Un 2002 di transizione, con una svolta forse da Natale e comunque dall'inizio dell'anno successivo. Poi, dal 2004, una ripresa vera e propria anche per l'alta gamma, che comprende le aziende eccellenti del made in Italy: dalla moda all'arredo-design, dal l'alimentare alla gioielleria-orologeria, dall'hotellerie ai motoscafi. Ieri a Milano, in occasione del decimo compleanno di Altagamma, le 43 imprese associate (fatturato di 11,5 miliardi di euro, di cui il 74,8% al l'export, con 3.500 punti vendita monomarca), hanno parlato del futuro.
«Siamo alle prese, ha detto Francesco Trapani, amministratore delegato di Bulgari e vicepresidente di Altagamma, con l'incertezza economica mondiale, lo scoppio della bolla della new economy, i tragici eventi dell'11 settembre e, da ultimo, lo scandalo Enron. La ripresa del turismo, tuttora penalizzato, sarà indispensabile per un recupero a lungo termine: il 30% degli acquisti di prodotti di lusso avviene nell'ambito di viaggi al di fuori del proprio mercato di riferimento: di questi, il 10-15% sono giapponesi e il 7-8% americani. Comunque siamo ottimisti, seppur con cautela: secondo Deutsche Bank, i mercati tradizionali come Europa, Usa e Giappone registreranno una crescita del 4-5% annuo, mentre si aprono nuovi sbocchi che, pur pesando appena per il 10% del business, aumentano a ritmi del 40% l'anno, come Russia e Cina».

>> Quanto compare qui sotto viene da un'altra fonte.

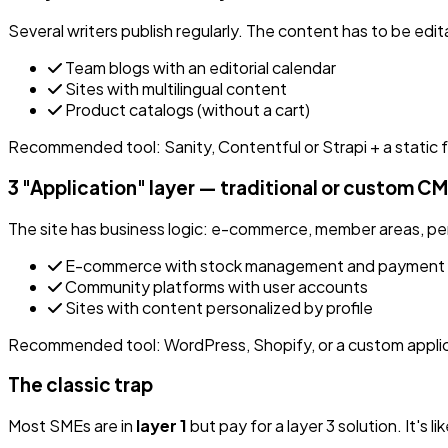
Several writers publish regularly. The content has to be e
Team blogs with an editorial calendar
Sites with multilingual content
Product catalogs (without a cart)
Recommended tool: Sanity, Contentful or Strapi + a static 
3
"Application" layer — traditional or custom C
The site has business logic: e-commerce, member areas, per
E-commerce with stock management and payment
Community platforms with user accounts
Sites with content personalized by profile
Recommended tool: WordPress, Shopify, or a custom applic
The classic trap
Most SMEs are in
layer 1
but pay for a layer 3 solution. It's l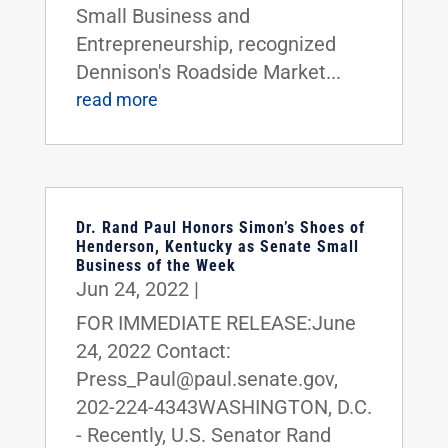
Small Business and
Entrepreneurship, recognized
Dennison's Roadside Market...
read more
Dr. Rand Paul Honors Simon’s Shoes of
Henderson, Kentucky as Senate Small
Business of the Week
Jun 24, 2022
|
FOR IMMEDIATE RELEASE:June
24, 2022 Contact:
Press_Paul@paul.senate.gov,
202-224-4343WASHINGTON, D.C.
- Recently, U.S. Senator Rand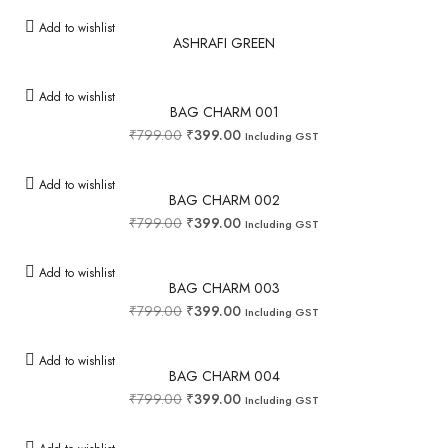
Add to wishlist
ASHRAFI GREEN
Add to wishlist
BAG CHARM 001
₹
799.00
₹
399.00
Including GST
Add to wishlist
BAG CHARM 002
₹
799.00
₹
399.00
Including GST
Add to wishlist
BAG CHARM 003
₹
799.00
₹
399.00
Including GST
Add to wishlist
BAG CHARM 004
₹
799.00
₹
399.00
Including GST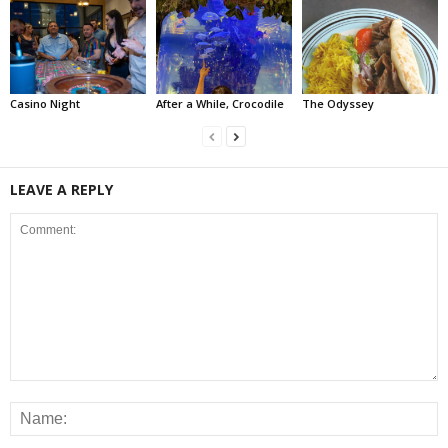
Casino Night
After a While, Crocodile
The Odyssey
LEAVE A REPLY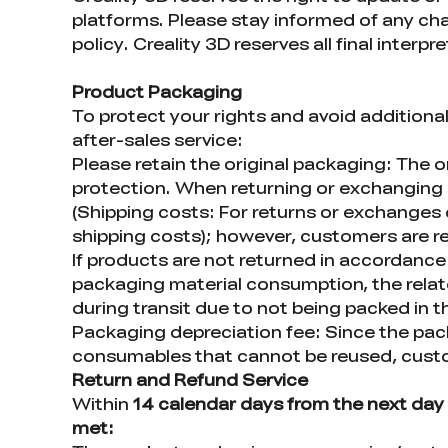
platforms. Please stay informed of any chan
policy. Creality 3D reserves all final interpr
Product Packaging
To protect your rights and avoid additiona
after-sales service:
Please retain the original packaging: The o
protection. When returning or exchanging p
(Shipping costs: For returns or exchanges d
shipping costs); however, customers are re
If products are not returned in accordance 
packaging material consumption, the rela
during transit due to not being packed in t
Packaging depreciation fee: Since the pac
consumables that cannot be reused, custom
Return and Refund Service
Within
14 calendar days from the next day 
met: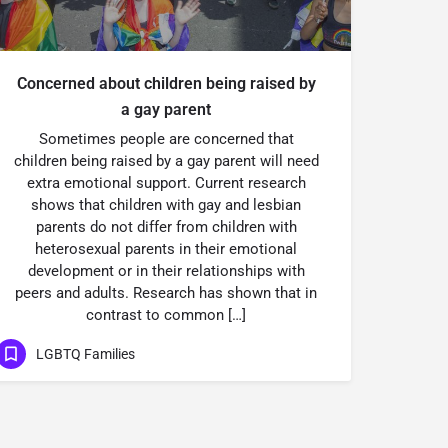
Concerned about children being raised by
a gay parent
Sometimes people are concerned that
children being raised by a gay parent will need
extra emotional support. Current research
shows that children with gay and lesbian
parents do not differ from children with
heterosexual parents in their emotional
development or in their relationships with
peers and adults. Research has shown that in
contrast to common […]
LGBTQ Families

Altro tema critico è la contraffazione. «Va ribadita presso le sedi istituzionali, ha detto Santo Versace, amministratore delegato della Versace e fondatore di Altagamma, l'importanza di potere contare su regole rigide e applicate correttamente a tutela delle opportunità di sviluppo delle nostre imprese». Argomento caldeggiato pure da Carlo Guglielmi, a.d. di Fontana Arte: «La legge sulla proprietà di disegno industriale è ferma al Senato, ma le nuove norme servono al più presto. Non capisco perché chiediamo le impronte digitali a chi viene da certi Paesi e non chiediamo certificati per i prodotti: nel design i falsi cinesi sono arrivati a una tale sofisticazione che riproducono anche parti di prodotti esportati negli Usa e che rientrano in Europa con Iva inferiore. è inaccettabile».